** Listed entries follows **

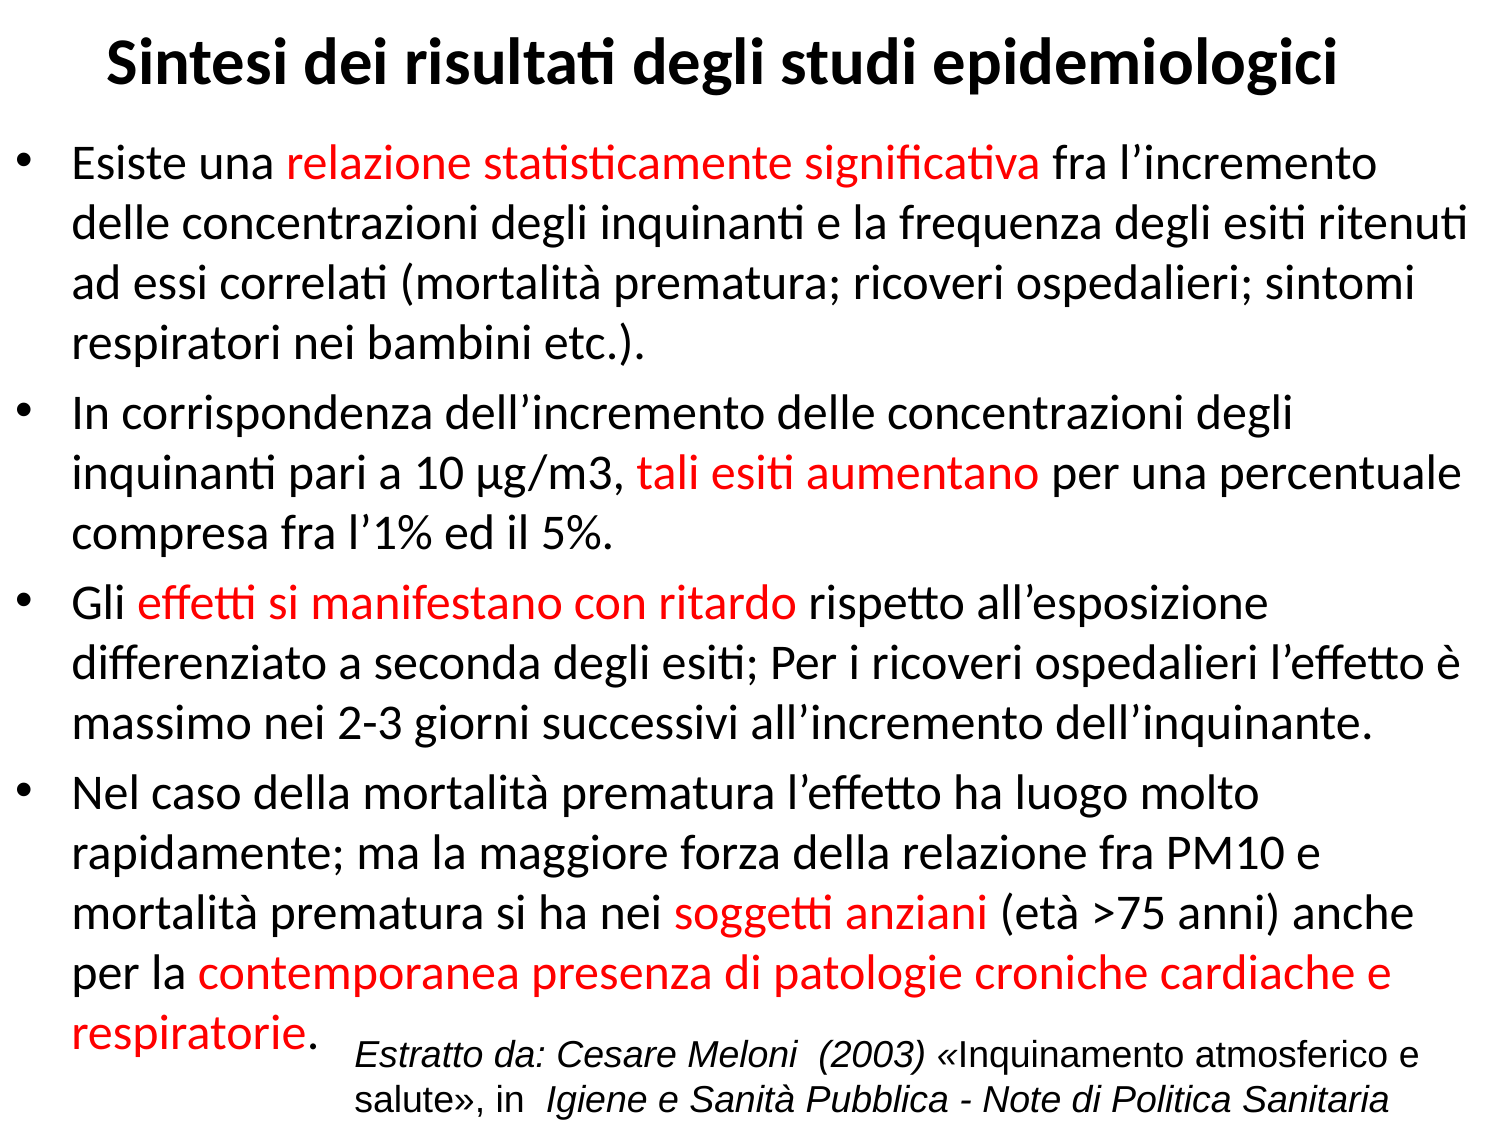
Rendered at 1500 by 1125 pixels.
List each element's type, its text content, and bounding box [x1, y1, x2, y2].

text_box Estratto da: Cesare Meloni (2003) «Inquinamento atmosferico e salute», in Igiene e Sanità Pubblica - Note di Politica Sanitaria [339, 1023, 1483, 1125]
list Esiste una relazione statisticamente significativa fra l’incremento delle concentrazioni degli inquinanti e la frequenza degli esiti ritenuti ad essi correlati (mortalità prematura; ricoveri ospedalieri; sintomi respiratori nei bambini etc.). In corrispondenza dell’incremento delle concentrazioni degli inquinanti pari a 10 μg/m3, tali esiti aumentano per una percentuale compresa fra l’1% ed il 5%. Gli effetti si manifestano con ritardo rispetto all’esposizione differenziato a seconda degli esiti; Per i ricoveri ospedalieri l’effetto è massimo nei 2-3 giorni successivi all’incremento dell’inquinante. Nel caso della mortalità prematura l’effetto ha luogo molto rapidamente; ma la maggiore forza della relazione fra PM10 e mortalità prematura si ha nei soggetti anziani (età >75 anni) anche per la contemporanea presenza di patologie croniche cardiache e respiratorie. [0, 122, 1500, 865]
title Sintesi dei risultati degli studi epidemiologici [22, 0, 1425, 116]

** End of Listed entries **

§ **How to complete this task**: From the records given above, reproduce all text exactly and exclude each picture.

§ **Result below**:
Rendered at 1500 by 1125 pixels.
List each element's type, its text content, and bounding box [x1, y1, x2, y2].

text_box Estratto da: Cesare Meloni (2003) «Inquinamento atmosferico e salute», in Igiene e Sanità Pubblica - Note di Politica Sanitaria [339, 1023, 1483, 1125]
list Esiste una relazione statisticamente significativa fra l’incremento delle concentrazioni degli inquinanti e la frequenza degli esiti ritenuti ad essi correlati (mortalità prematura; ricoveri ospedalieri; sintomi respiratori nei bambini etc.). In corrispondenza dell’incremento delle concentrazioni degli inquinanti pari a 10 μg/m3, tali esiti aumentano per una percentuale compresa fra l’1% ed il 5%. Gli effetti si manifestano con ritardo rispetto all’esposizione differenziato a seconda degli esiti; Per i ricoveri ospedalieri l’effetto è massimo nei 2-3 giorni successivi all’incremento dell’inquinante. Nel caso della mortalità prematura l’effetto ha luogo molto rapidamente; ma la maggiore forza della relazione fra PM10 e mortalità prematura si ha nei soggetti anziani (età >75 anni) anche per la contemporanea presenza di patologie croniche cardiache e respiratorie. [0, 122, 1500, 865]
title Sintesi dei risultati degli studi epidemiologici [22, 0, 1425, 116]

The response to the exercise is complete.